* [Text section]:
--- START ---
A Golden Christmas is a 2009 Christmas romance movie starring Andrea Roth and Nicholas Brendon. The television movie premiered on December 13, 2009 as Ion Television's first original television movie. Plot: "A woman visits her parents for Christmas. Hearing that they've "sold" the house, she wants to buy it. At 9 she had a BFF in the woods nearby named Han Solo. She and the buyer are single, divorced and have a child each. Is he her Han?"

Cast
 Andrea Roth as Jessica
 Nicholas Brendon as Michael
 Bruce Davison as Rod, Jessica's father
 Alley Mills as Katherine, Jessica's mother
 Elisa Donovan as Anna, Jessica's sister
 Jason London as Mitch
Daniel Zykov as Henry, Jessica's son
Melody Hollis as Madeline, Michael's daughter
Robert Seay as Chet, the realtor

Series continuation
Two quasi-sequels were made:
3 Holiday Tails, a.k.a. A Golden Christmas 2: The Second Tail, a 2011 direct-to-DVD film, saw a young post-college couple reuniting due to "interference" by several golden retrievers, and a sub-plot having two pre-teens becoming good friends. Only Mills and Davison reprised their roles.
--- END ---
* [Source material]:
--- START ---
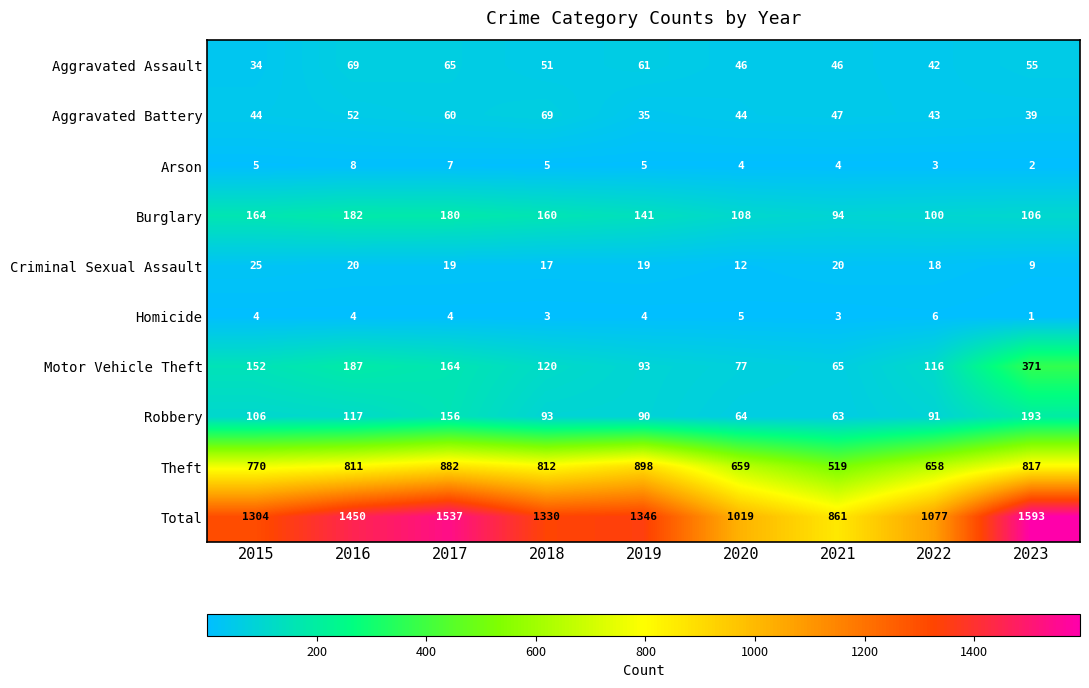

At 2023, list the series in order from smallest to largest.

Homicide, Arson, Criminal Sexual Assault, Aggravated Battery, Aggravated Assault, Burglary, Robbery, Motor Vehicle Theft, Theft, Total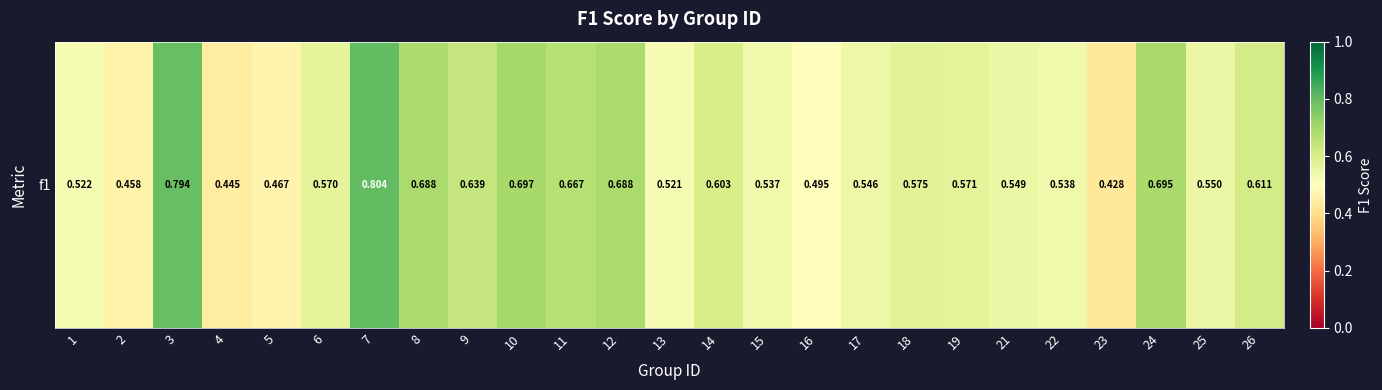

Which category has the lowest value across all series?

23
--- END ---
* [Work to be completed]: Continue the article on the 2009 film A Golden Christmas, starting right after its final sentence.

* [Exercise response]:
A Golden Christmas 3, a.k.a. Home For Christmas, a TV movie released November 2012, featured childhood friends reuniting in love, again due to "magical" circumstance involving several golden retrievers. Alexandra Peters reprises her role from A Golden Christmas 2.

Home media
The film was released on DVD on October 12, 2010.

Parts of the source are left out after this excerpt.